The preliminary results where obtained on a subset of the full benchmark (~90 tasks vs 206 tasks). And there were many changes since then, including scoring changes. Thus, I'm not sure we'll see the same dynamics in the final results. Most likely yes, but maybe not.
I agree that the task selection process could create the dynamics that look like the acceleration. A good point.
As I understand, the organizers have accepted almost all submitted tasks (the main rejection reasons were technical - copyright etc). So, it was mostly self-selection, with the bias towards the hardest imaginable text tasks. It seems that for many contributors, the main motivation was something like:
Take that, the most advanced AI of Google! Let's see if you can handle my epic task!
This includes many cognitive tasks that are supposedly human-complete (e.g. understanding of humor, irony, ethics), and the tasks that are probing the model's generality (e.g. playing chess, recognizing images, navigating mazes - all in text).
I wonder if the performance dynamics on such tasks will follow the same curve.
The list of of all tasks is available here.
The results were presented at a workshop by the project organizers. The video from the workshop is available here (the most relevant presentation starts at 5:05:00).
It's one of those innocent presentations that, after you understand the implications, keep you awake at night.
your view seems to imply that we will move quickly from much worse than humans to much better than humans, but it's likely that we will move slowly through the human range on many tasks
We might be able to falsify that in a few months.
There is a joint Google / OpenAI project called BIG-bench. They've crowdsourced ~200 of highly diverse text tasks (from answering scientific questions to predicting protein interacting sites to measuring self-awareness).
One of the goals of the project is to see how the performance on the tasks is changing with the model size, with the size ranging by many orders of magnitude.
A half-year ago, they presented some preliminary results. A quick summary:
if you increase the N of parameters from 10^7 to 10^10, the aggregate performance score grows roughly like log(N).
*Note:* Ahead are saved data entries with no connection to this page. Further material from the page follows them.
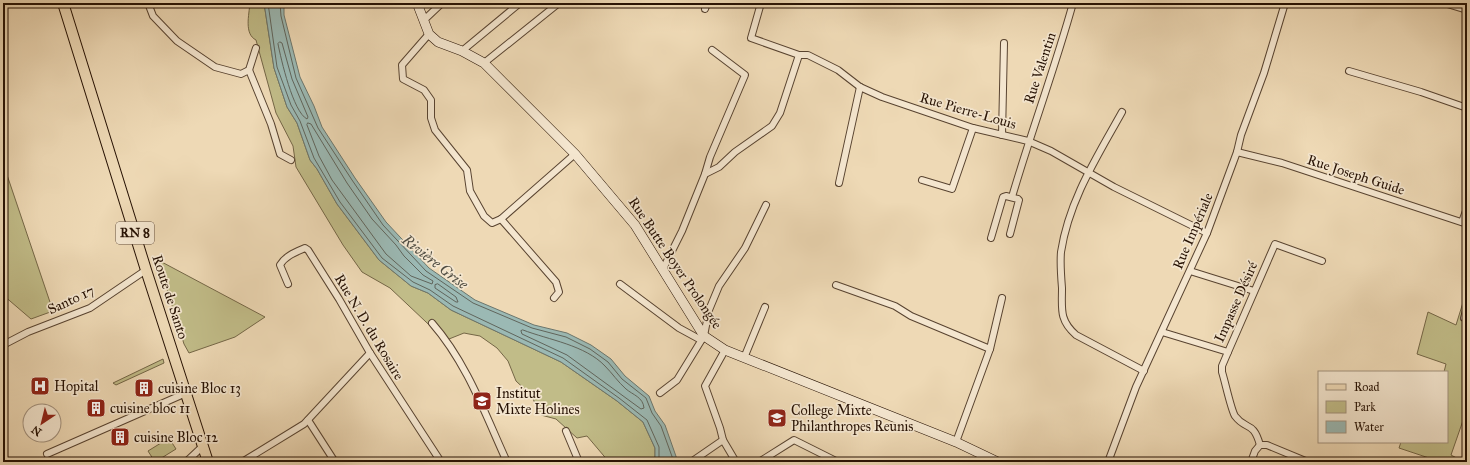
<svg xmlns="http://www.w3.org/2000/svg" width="1470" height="465" font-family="'IM FELL Great Primer',serif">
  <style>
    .green { fill: #c1bc88; stroke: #746646 }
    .water { fill: #9bb9b4; stroke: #6c766d }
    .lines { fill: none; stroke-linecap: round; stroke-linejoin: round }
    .shore { stroke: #60655c; stroke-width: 1 }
    .street-casing { stroke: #584330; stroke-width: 8 }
    .secondary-casing { stroke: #261103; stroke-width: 10 }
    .primary-casing { stroke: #261103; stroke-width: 12 }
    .street { stroke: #f4e6cf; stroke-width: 6 }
    .secondary { stroke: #f4e6cf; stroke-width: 9 }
    .primary { stroke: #eed9b5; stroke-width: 10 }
    .labels { text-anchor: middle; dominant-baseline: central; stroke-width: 3.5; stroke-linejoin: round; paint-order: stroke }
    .shield { fill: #f4e6cf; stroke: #645140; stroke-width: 1 }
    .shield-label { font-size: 13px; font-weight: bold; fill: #261103 }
    .street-label { font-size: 14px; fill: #261103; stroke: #f4e6cf }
    .poi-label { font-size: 14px; fill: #261103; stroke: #f4e6cf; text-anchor: start }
    .water-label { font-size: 15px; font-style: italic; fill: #4f4c41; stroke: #f4e6cf }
  </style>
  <rect width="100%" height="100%" fill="#eed9b5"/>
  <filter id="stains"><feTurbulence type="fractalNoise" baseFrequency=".005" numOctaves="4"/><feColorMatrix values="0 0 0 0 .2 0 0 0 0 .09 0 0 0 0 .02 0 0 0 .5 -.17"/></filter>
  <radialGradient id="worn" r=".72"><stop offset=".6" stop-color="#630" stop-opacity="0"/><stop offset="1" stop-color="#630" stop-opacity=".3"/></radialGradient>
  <!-- green -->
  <g class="green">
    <path d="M250 3H264L274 68 287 107 297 123 310 160 317 169 337 204 379 260 411 286 428 293 451 310 561 362 617 401 643 422 655 448V462H609L587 436 577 438 556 419 541 415 538 411 532 396 516 381 508 361 497 348 480 336 469 334 464 333 449 339 443 338 390 288 362 272 343 245 296 167 293 146 276 113 256 40C244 34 249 15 250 3Z"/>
    <path d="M3 163 53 311 31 319 3 295Z"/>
    <path d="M158 260 265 317 235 337 189 353 184 344Z"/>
    <path d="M1465 296H1467V409L1451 455 1464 462H1432V459L1399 448 1401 442H1447V372H1444L1446 364 1417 354 1428 312 1456 325Z"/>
    <path d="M163 359 164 363 116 385 113 383Z"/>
    <path d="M169 438 176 449 155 462 148 451Z"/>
  </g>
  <!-- water -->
  <path class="water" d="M264 3H284V15L300 77 314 106 322 127 355 178 386 222 429 268 475 300 534 325 567 333 591 345 611 359 625 376 649 396 655 411 665 425 678 462H655V448L643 422 617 401 561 362 451 310 428 293 411 286 379 260 337 204 317 169 310 160 297 123 287 107 274 68Z"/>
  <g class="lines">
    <!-- shore -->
    <g class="shore">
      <path d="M268 3 277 67 291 105 300 121 314 158 340 202 382 258 413 282 430 290 453 306 563 358 619 398 647 420 659 447V462"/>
      <path d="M280 3 281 16 296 78 318 128 352 180 383 225 426 271 473 303 532 328 566 337 590 349 608 362 622 379 646 398 652 413 661 426 674 462"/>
      <path d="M280 42 282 43 292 79 308 117 307 119C293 112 281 59 278 44Z"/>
      <path d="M308 123 311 124 347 183 372 219 396 245 404 256 423 275 433 281 432 284 411 276 386 254 332 180 319 156 307 125Z"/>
      <path d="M438 284 456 297 458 302H456L435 288V285Z"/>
      <path d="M523 330C549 340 585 345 605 366 612 373 618 382 626 389 633 395 643 397 644 408L641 409 567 355 522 334 521 331Z"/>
    </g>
    <defs>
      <g id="street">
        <path d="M148 3 153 16 177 41 215 67 241 74 249 70 256 48"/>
        <path d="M761 3 751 38 799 55H808L838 70 860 87 882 97 973 128 1028 141 1051 151 1114 187 1207 233"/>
        <path d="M1444 3 1467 10"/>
        <path d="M705 9 707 3"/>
        <path d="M424 20 442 3"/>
        <path d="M429 34 402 65 403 79 424 90 431 100V118L435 130 467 170 470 191 484 216 492 223 501 219"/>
        <path d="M462 51 520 3"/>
        <path d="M484 63 559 3"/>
        <path d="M249 70 271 124 280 154 291 160"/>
        <path d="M1349 71 1421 92 1467 108"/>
        <path d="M1122 112C1097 157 1069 200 1061 252 1060 263 1061 276 1062 288 1062 309 1059 320 1076 335L1144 371"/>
        <path d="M1002 135 1004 43"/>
        <path d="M1237 152 1282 163 1467 224"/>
        <path d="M705 174 710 157 745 75 712 50"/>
        <path d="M922 180 952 189 973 128"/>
        <path d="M839 183 860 87"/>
        <path d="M1012 197C1031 132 1055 68 1073 3"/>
        <path d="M1462 222 1467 208"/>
        <path d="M991 238 1003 197 1006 196 1018 199 1019 200 1010 234"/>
        <path d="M663 269 682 231 705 174 719 167 735 152 772 126 780 113 799 55"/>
        <path d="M1190 271 1254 291"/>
        <path d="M288 284 280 265C285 256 296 252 305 248L308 250 339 299 370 353 441 462"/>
        <path d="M620 284 679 328 701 340"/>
        <path d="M836 285 895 306 911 316 990 349"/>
        <path d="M554 298 559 292 556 282 501 219 575 154"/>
        <path d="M1464 318 1467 307"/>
        <path d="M432 323C467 363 485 414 507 462"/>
        <path d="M1162 332 1228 352 1275 244 1322 261"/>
        <path d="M3 345 28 332 90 308 146 270"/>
        <path d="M725 350 705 386 720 428 723 440 736 462"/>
        <path d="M1228 352 1222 366V372C1225 381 1231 410 1235 416 1246 431 1253 420 1260 445"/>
        <path d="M744 358 765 307"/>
        <path d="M660 393 677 380 704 336 709 310 719 286 745 248 766 205"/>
        <path d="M308 420 335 462"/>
        <path d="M566 431 579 462"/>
        <path d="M956 442 990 349 1002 298"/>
        <path d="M47 454 186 393"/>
        <path d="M186 462 203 446"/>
        <path d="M242 462 304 424 370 353"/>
        <path d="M691 462 723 440"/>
        <path d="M759 462 794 440 838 462"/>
        <path d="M1108 462 1136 387 1207 233 1237 152 1241 135 1264 73 1285 3"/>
        <path d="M1251 462 1255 451 1260 445H1267L1308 462"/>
      </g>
      <path id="secondary" d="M417 3 429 34 438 42 462 51 484 63 575 154 635 225 704 336 725 350 956 442 998 462"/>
      <path id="primary" d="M63 3 146 270 208 462"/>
    </defs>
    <!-- street casing -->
    <use href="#street" class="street-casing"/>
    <!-- secondary casing -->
    <use href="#secondary" class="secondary-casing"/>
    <!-- primary casing -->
    <use href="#primary" class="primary-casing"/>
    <!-- street -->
    <use href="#street" class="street"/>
    <!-- secondary -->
    <use href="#secondary" class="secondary"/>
    <!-- primary -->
    <use href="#primary" class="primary"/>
  </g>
  <!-- icons -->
  <defs>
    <symbol id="hospital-square" viewBox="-11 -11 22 22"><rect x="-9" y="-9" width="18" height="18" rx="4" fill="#8f2418" stroke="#f4e6cf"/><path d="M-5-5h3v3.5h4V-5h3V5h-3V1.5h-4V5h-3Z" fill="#fff"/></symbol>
    <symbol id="building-square" viewBox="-11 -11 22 22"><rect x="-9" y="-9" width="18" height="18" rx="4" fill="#8f2418" stroke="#f4e6cf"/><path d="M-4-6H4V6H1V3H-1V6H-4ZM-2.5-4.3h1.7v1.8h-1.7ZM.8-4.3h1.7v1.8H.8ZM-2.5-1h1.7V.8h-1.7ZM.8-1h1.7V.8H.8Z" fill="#fff"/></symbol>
    <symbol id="school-square" viewBox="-11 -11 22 22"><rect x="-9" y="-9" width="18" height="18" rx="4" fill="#8f2418" stroke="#f4e6cf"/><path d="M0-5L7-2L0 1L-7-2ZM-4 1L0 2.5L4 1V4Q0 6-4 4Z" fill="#fff"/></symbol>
  </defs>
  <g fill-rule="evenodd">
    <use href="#hospital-square" x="29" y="375" width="22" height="22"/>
    <use href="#building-square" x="133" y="377" width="22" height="22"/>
    <use href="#school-square" x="471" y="390" width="22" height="22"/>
    <use href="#building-square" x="85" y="397" width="22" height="22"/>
    <use href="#school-square" x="766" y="407" width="22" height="22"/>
    <use href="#building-square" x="109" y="426" width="22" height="22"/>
  </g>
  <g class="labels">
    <!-- shield labels -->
    <rect class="shield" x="116" y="222" width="38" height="22" rx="3"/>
    <g class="shield-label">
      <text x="135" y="233">RN 8</text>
    </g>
    <!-- street labels -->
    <g class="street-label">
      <text transform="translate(1040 68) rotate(-72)">Rue Valentin</text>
      <text transform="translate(968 111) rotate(16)">Rue Pierre-Louis</text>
      <text transform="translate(1356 175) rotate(18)">Rue Joseph Guide</text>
      <text transform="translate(1193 231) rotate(-67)">Rue Impériale</text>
      <text transform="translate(675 263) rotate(56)">Rue Butte Boyer Prolongée</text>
      <text transform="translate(170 297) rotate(72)">Route de Santo</text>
      <text transform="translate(71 300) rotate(-25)">Santo 17</text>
      <text transform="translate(1236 302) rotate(-66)">Impasse Désiré</text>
      <text transform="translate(369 327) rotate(59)">Rue N. D. du Rosaire</text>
    </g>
    <!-- poi labels -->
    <g class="poi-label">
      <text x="54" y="386">Hopital</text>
      <text x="158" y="388">cuisine Bloc 13</text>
      <text x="496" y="393">Institut<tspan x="496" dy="16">Mixte Holines</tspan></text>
      <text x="110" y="408">cuisine bloc 11</text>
      <text x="791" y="410">College Mixte<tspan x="791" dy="16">Philanthropes Reunis</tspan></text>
      <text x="134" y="437">cuisine Bloc 12</text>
    </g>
    <!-- water labels -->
    <g class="water-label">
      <text transform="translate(435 262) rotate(38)">Rivière Grise</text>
    </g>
  </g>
  <!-- margin -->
  <rect width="1470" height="465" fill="none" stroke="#eed9b5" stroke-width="16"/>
  <rect x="4" y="4" width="1462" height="457" fill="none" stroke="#261103" stroke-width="2"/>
  <rect x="8" y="8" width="1454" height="449" fill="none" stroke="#261103"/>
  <!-- legend -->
  <rect x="1318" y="371" width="130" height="72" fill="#f4e6cf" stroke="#a2917d"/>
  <rect x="1326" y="384" width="20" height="6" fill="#eed9b5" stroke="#a2917d"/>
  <text x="1354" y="391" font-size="12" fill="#261103">Road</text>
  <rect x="1326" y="401" width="20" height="12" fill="#c1bc88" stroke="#a2917d"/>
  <text x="1354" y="411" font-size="12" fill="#261103">Park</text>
  <rect x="1326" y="421" width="20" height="12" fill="#9bb9b4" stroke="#a2917d"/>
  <text x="1354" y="431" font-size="12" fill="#261103">Water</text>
  <!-- north arrow -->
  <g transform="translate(42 423) rotate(215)"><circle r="19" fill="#f4e6cf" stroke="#a2917d"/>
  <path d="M0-3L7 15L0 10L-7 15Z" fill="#8f2418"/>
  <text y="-6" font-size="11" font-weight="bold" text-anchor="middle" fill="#261103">N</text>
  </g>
  <rect width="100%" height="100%" filter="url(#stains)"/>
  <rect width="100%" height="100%" fill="url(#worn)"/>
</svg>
But after the 10^10 point, something interesting happens: the score starts growing much faster (~N).
And for some tasks, the plot looks like a hockey stick (a sudden change from ~0 to almost-human).
The paper with the full results is expected to be published in the next few months.
Judging by the preliminary results, the FOOM could start like this:
The GPT-5 still sucks on most tasks. It's mostly useless. But what if we increase parameters_num by 2? What could possibly go wrong?